Available records: Begin

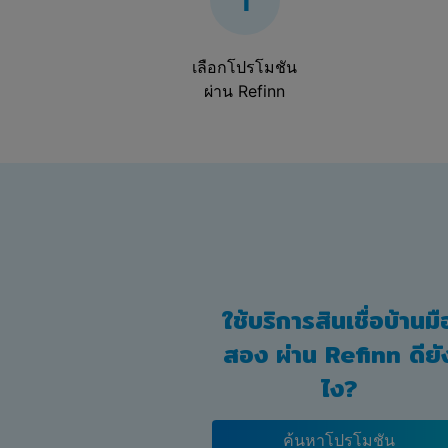
1
เลือกโปรโมชัน
ผ่าน Refinn
ใช้บริการสินเชื่อบ้านมื
สอง ผ่าน Refinn ดียั
ไง?
ค้นหาโปรโมชัน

Available records: End

§ Requirement
Return exactly the lines from the line holding "เลือกโปรโมชัน" to the last line of the data, with both of those lines included and nothing added.

§ Solution
เลือกโปรโมชัน
ผ่าน Refinn
ใช้บริการสินเชื่อบ้านมื
สอง ผ่าน Refinn ดียั
ไง?
ค้นหาโปรโมชัน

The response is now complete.